In the short-term, the “Why?” can be answered mostly with nostalgia. The Mandalorian has always worked better for me when the episodes have standalone plots with clear stakes, and even better when the guest stars have real characters to play (see the parts embodied by the likes of Timothy Olyphant and Bill Burr last season). Here, it’s storytelling by checklist. Were you a fan of the porcine bodyguards known as Gamorreans? You’ve got Gamorreans! Want a cantina and a Max Rebo cameo? You’ve got it! And speaking of cameos, yes, that was Matt Berry voicing a robot and Jennifer Beals as the cantina proprietor. And, if you’re like me and you loved Lodge 49, yes, that was David Pasquesi as a representative for a local politician. Will any of them return? If The Mandalorian is any indication, probably not.
In lieu of establishing a real premise or direction for The Book of Boba Fett, the premiere gives us some breathtaking desert photography from cinematographer David Klein, a fun rooftop chase and one or two fights staged without any memorable choreography. Didn’t Rodriguez used to have more distinctive action flair than this? And shouldn’t the arid milieu let Rodriguez showcase the muscular chops from his Desperado/From Dusk Till Dawn heyday?

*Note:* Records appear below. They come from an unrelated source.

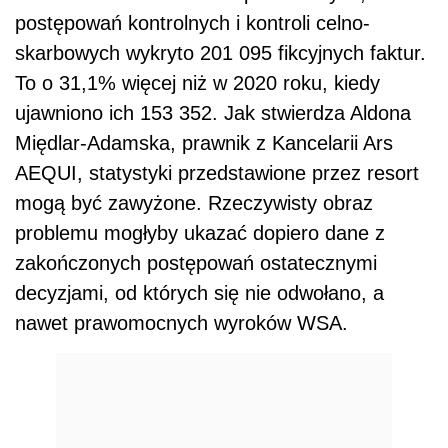
postępowań kontrolnych i kontroli celno-
skarbowych wykryto 201 095 fikcyjnych faktur.
To o 31,1% więcej niż w 2020 roku, kiedy
ujawniono ich 153 352. Jak stwierdza Aldona
Międlar-Adamska, prawnik z Kancelarii Ars
AEQUI, statystyki przedstawione przez resort
mogą być zawyżone. Rzeczywisty obraz
problemu mogłyby ukazać dopiero dane z
zakończonych postępowań ostatecznymi
decyzjami, od których się nie odwołano, a
nawet prawomocnych wyroków WSA.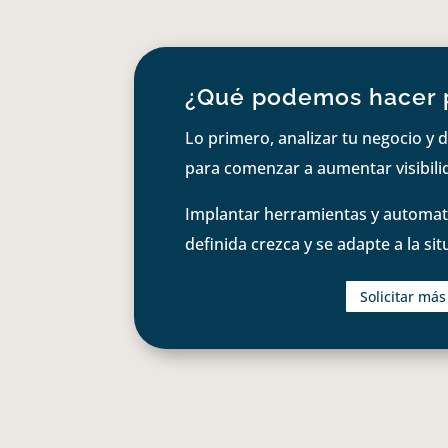
¿Qué podemos hacer 
Lo primero, analizar tu negocio y d
para comenzar a aumentar visibilid
Implantar herramientas y automati
definida crezca y se adapte a la si
Solicitar má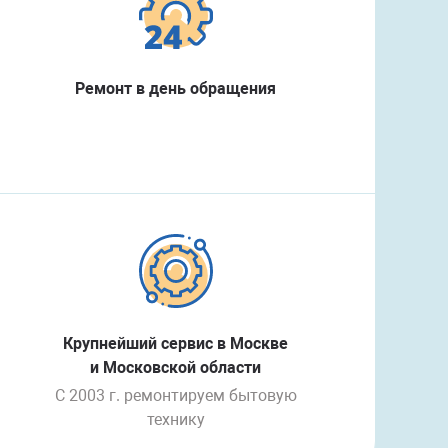
Ремонт в день обращения
Крупнейший сервис в Москве
и Московской области
С 2003 г. ремонтируем бытовую
технику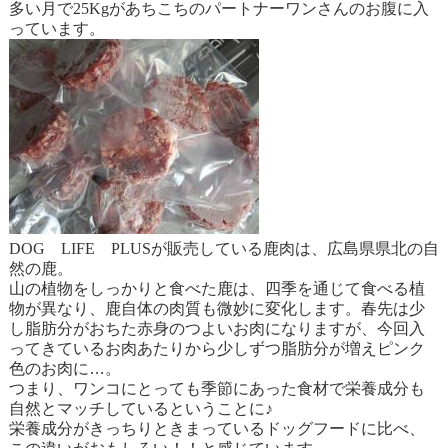
多い月で
25Kg
があちこちのパートナーワンさんのお腹に入
っています。
DOG
LIFE
PLUS
が販売している鹿肉は、広島県県北の自
然の鹿。
山の植物をしっかりと食べた鹿は、四季を通じて食べる植
物が異なり、鹿自体の肉質も微妙に変化します。春先は少
し脂肪分がおちた赤身のつよいお肉になりますが、今回入
ってきているお肉あたりから少しずつ脂肪分が増えピンク
色のお肉に…。
つまり、ワンコにとっても季節にあった食材で栄養成分も
自然とマッチしているということに♪
栄養成分がきっちりときまっているドッグフードに比べ、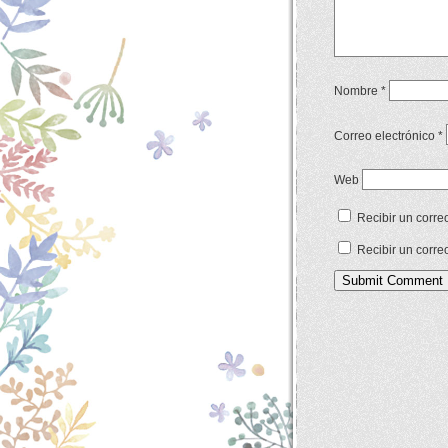
Nombre
*
Correo electrónico
*
Web
Recibir un corre
Recibir un corre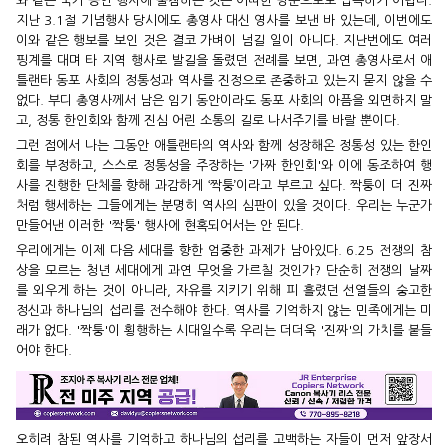
와 같은 국가 공인 행사에 불참하는 것은 어떠한 명분으로도 납득하기 어렵다.
지난 3.1절 기념행사 당시에도 총영사 대신 영사를 보낸 바 있는데, 이번에도
이와 같은 행보를 보인 것은 결코 가벼이 넘길 일이 아니다. 지난번에도 여러
핑계를 대며 타 지역 행사로 발길을 돌렸던 전례를 보면, 과연 총영사로서 애
틀랜타 동포 사회의 정통성과 역사를 진정으로 존중하고 있는지 묻지 않을 수
없다. 부디 총영사께서 남은 임기 동안이라도 동포 사회의 아픔을 외면하지 말
고, 정통 한인회와 함께 진심 어린 소통의 길로 나서주기를 바랄 뿐이다.
그런 점에서 나는 그동안 애틀랜타의 역사와 함께 성장해온 정통성 있는 한인
회를 부정하고, 스스로 정통성을 주장하는 '가짜 한인회'와 이에 동조하여 행
사를 진행한 단체를 향해 과감하게 ‘짝퉁’이라고 부르고 싶다. 짝퉁이 더 진짜
처럼 행세하는 그들에게는 분명히 역사의 심판이 있을 것이다. 우리는 누군가
만들어낸 이러한 '짝퉁' 행사에 현혹되어서는 안 된다.
우리에게는 이제 다음 세대를 향한 엄중한 과제가 남아있다. 6.25 전쟁의 참
상을 모르는 청년 세대에게 과연 무엇을 가르칠 것인가? 단순히 전쟁의 날짜
를 외우게 하는 것이 아니라, 자유를 지키기 위해 피 흘렸던 선열들의 숭고한
정신과 하나님의 섭리를 전수해야 한다. 역사를 기억하지 않는 민족에게는 미
래가 없다. '짝퉁'이 횡행하는 시대일수록 우리는 더더욱 '진짜'의 가치를 붙들
어야 한다.
오히려 참된 역사를 기억하고 하나님의 섭리를 고백하는 자들이 먼저 앞장서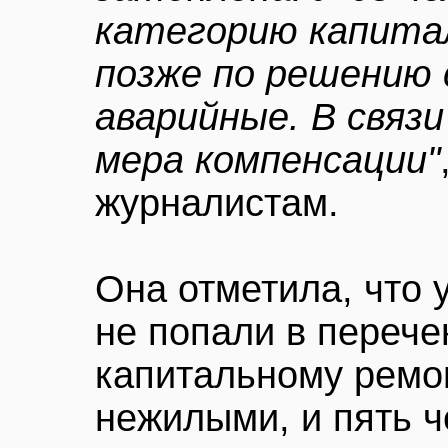
категорию капита
позже по решению 
аварийные. В связ
мера компенсации"
журналистам.
Она отметила, что 
не попали в переч
капитальному ремон
нежилыми, и пять ч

Anyway, much too much is happening to ever be bored, and all the incidents are tied together by Ludwig Göransson and Joseph Shirley’s music, which contributes to that sensation that this this is a detour within The Mandalorian instead of a story with standalone value.
Though it has won piles of awards, The Mandalorian has always felt primarily like popcorn TV. The Book of Boba Fett‘s debut episode feels like something more like salt or butter — an appealing accompaniment, if nowhere near substantive enough to be a snack, much less the main course. Will it aspire to anything more than that or just be content as an interlude between Disney+’s tentpole shows in the Marvel and Star Wars universes? We’ll just have to wait and see, I suppose.